### Your goal
Beginning with the first entry, set down each one exactly as shown.

= Beginning of Section =

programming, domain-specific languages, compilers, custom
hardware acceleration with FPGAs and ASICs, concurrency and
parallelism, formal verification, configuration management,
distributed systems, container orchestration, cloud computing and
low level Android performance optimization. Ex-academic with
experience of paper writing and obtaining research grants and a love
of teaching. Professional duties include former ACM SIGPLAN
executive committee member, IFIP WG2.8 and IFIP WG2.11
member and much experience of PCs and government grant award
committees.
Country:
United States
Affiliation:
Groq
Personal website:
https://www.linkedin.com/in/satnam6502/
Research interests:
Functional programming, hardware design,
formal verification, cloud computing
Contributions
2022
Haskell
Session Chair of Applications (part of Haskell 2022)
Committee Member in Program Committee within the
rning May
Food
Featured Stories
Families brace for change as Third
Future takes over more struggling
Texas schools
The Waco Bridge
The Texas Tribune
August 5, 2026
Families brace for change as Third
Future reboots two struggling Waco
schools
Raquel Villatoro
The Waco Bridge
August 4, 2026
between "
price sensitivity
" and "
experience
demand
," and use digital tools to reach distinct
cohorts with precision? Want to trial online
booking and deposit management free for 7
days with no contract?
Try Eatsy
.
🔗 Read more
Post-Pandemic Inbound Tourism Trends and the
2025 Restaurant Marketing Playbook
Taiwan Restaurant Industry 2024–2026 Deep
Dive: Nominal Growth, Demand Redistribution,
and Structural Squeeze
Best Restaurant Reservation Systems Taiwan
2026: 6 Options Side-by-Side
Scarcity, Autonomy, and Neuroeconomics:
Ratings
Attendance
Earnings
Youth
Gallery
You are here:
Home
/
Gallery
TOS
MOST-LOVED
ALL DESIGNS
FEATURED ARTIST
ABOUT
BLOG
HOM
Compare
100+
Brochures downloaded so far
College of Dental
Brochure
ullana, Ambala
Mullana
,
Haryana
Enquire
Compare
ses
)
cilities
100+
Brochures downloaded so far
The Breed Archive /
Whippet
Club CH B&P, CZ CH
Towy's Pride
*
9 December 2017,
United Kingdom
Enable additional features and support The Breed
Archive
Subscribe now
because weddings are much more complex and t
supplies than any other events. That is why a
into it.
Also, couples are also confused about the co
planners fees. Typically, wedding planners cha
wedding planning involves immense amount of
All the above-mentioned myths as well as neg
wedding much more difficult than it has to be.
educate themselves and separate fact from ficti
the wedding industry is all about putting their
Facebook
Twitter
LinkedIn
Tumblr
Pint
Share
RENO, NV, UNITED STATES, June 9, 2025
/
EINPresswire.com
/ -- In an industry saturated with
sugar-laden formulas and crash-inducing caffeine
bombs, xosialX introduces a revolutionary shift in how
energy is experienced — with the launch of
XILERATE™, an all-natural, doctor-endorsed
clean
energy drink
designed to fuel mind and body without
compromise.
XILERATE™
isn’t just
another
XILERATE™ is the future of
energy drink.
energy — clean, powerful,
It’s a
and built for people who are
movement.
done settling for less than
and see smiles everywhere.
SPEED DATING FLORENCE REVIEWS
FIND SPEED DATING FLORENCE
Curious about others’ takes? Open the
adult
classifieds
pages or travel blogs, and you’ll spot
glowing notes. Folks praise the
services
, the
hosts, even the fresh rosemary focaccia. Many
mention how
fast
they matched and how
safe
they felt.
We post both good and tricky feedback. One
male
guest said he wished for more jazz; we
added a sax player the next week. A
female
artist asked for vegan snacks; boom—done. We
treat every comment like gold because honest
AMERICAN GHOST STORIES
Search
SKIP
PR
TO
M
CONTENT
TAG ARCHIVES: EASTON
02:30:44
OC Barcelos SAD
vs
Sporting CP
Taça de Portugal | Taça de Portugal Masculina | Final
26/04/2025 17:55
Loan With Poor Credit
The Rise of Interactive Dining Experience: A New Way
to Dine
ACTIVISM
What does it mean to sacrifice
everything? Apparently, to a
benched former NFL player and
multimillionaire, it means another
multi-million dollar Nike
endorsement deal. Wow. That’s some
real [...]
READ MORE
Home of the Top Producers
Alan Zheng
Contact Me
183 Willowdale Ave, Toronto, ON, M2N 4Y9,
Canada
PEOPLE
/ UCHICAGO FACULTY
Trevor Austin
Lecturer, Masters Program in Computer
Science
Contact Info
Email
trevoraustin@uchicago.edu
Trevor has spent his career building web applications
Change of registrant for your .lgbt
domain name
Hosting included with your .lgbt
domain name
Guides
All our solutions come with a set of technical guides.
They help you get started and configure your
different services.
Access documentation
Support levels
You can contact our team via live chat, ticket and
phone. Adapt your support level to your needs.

= End of Section =

### Finished exercise
programming, domain-specific languages, compilers, custom
hardware acceleration with FPGAs and ASICs, concurrency and
parallelism, formal verification, configuration management,
distributed systems, container orchestration, cloud computing and
low level Android performance optimization. Ex-academic with
experience of paper writing and obtaining research grants and a love
of teaching. Professional duties include former ACM SIGPLAN
executive committee member, IFIP WG2.8 and IFIP WG2.11
member and much experience of PCs and government grant award
committees.
Country:
United States
Affiliation:
Groq
Personal website:
https://www.linkedin.com/in/satnam6502/
Research interests:
Functional programming, hardware design,
formal verification, cloud computing
Contributions
2022
Haskell
Session Chair of Applications (part of Haskell 2022)
Committee Member in Program Committee within the
rning May
Food
Featured Stories
Families brace for change as Third
Future takes over more struggling
Texas schools
The Waco Bridge
The Texas Tribune
August 5, 2026
Families brace for change as Third
Future reboots two struggling Waco
schools
Raquel Villatoro
The Waco Bridge
August 4, 2026
between "
price sensitivity
" and "
experience
demand
," and use digital tools to reach distinct
cohorts with precision? Want to trial online
booking and deposit management free for 7
days with no contract?
Try Eatsy
.
🔗 Read more
Post-Pandemic Inbound Tourism Trends and the
2025 Restaurant Marketing Playbook
Taiwan Restaurant Industry 2024–2026 Deep
Dive: Nominal Growth, Demand Redistribution,
and Structural Squeeze
Best Restaurant Reservation Systems Taiwan
2026: 6 Options Side-by-Side
Scarcity, Autonomy, and Neuroeconomics:
Ratings
Attendance
Earnings
Youth
Gallery
You are here:
Home
/
Gallery
TOS
MOST-LOVED
ALL DESIGNS
FEATURED ARTIST
ABOUT
BLOG
HOM
Compare
100+
Brochures downloaded so far
College of Dental
Brochure
ullana, Ambala
Mullana
,
Haryana
Enquire
Compare
ses
)
cilities
100+
Brochures downloaded so far
The Breed Archive /
Whippet
Club CH B&P, CZ CH
Towy's Pride
*
9 December 2017,
United Kingdom
Enable additional features and support The Breed
Archive
Subscribe now
because weddings are much more complex and t
supplies than any other events. That is why a
into it.
Also, couples are also confused about the co
planners fees. Typically, wedding planners cha
wedding planning involves immense amount of
All the above-mentioned myths as well as neg
wedding much more difficult than it has to be.
educate themselves and separate fact from ficti
the wedding industry is all about putting their
Facebook
Twitter
LinkedIn
Tumblr
Pint
Share
RENO, NV, UNITED STATES, June 9, 2025
/
EINPresswire.com
/ -- In an industry saturated with
sugar-laden formulas and crash-inducing caffeine
bombs, xosialX introduces a revolutionary shift in how
energy is experienced — with the launch of
XILERATE™, an all-natural, doctor-endorsed
clean
energy drink
designed to fuel mind and body without
compromise.
XILERATE™
isn’t just
another
XILERATE™ is the future of
energy drink.
energy — clean, powerful,
It’s a
and built for people who are
movement.
done settling for less than
and see smiles everywhere.
SPEED DATING FLORENCE REVIEWS
FIND SPEED DATING FLORENCE
Curious about others’ takes? Open the
adult
classifieds
pages or travel blogs, and you’ll spot
glowing notes. Folks praise the
services
, the
hosts, even the fresh rosemary focaccia. Many
mention how
fast
they matched and how
safe
they felt.
We post both good and tricky feedback. One
male
guest said he wished for more jazz; we
added a sax player the next week. A
female
artist asked for vegan snacks; boom—done. We
treat every comment like gold because honest
AMERICAN GHOST STORIES
Search
SKIP
PR
TO
M
CONTENT
TAG ARCHIVES: EASTON
02:30:44
OC Barcelos SAD
vs
Sporting CP
Taça de Portugal | Taça de Portugal Masculina | Final
26/04/2025 17:55
Loan With Poor Credit
The Rise of Interactive Dining Experience: A New Way
to Dine
ACTIVISM
What does it mean to sacrifice
everything? Apparently, to a
benched former NFL player and
multimillionaire, it means another
multi-million dollar Nike
endorsement deal. Wow. That’s some
real [...]
READ MORE
Home of the Top Producers
Alan Zheng
Contact Me
183 Willowdale Ave, Toronto, ON, M2N 4Y9,
Canada
PEOPLE
/ UCHICAGO FACULTY
Trevor Austin
Lecturer, Masters Program in Computer
Science
Contact Info
Email
trevoraustin@uchicago.edu
Trevor has spent his career building web applications
Change of registrant for your .lgbt
domain name
Hosting included with your .lgbt
domain name
Guides
All our solutions come with a set of technical guides.
They help you get started and configure your
different services.
Access documentation
Support levels
You can contact our team via live chat, ticket and
phone. Adapt your support level to your needs.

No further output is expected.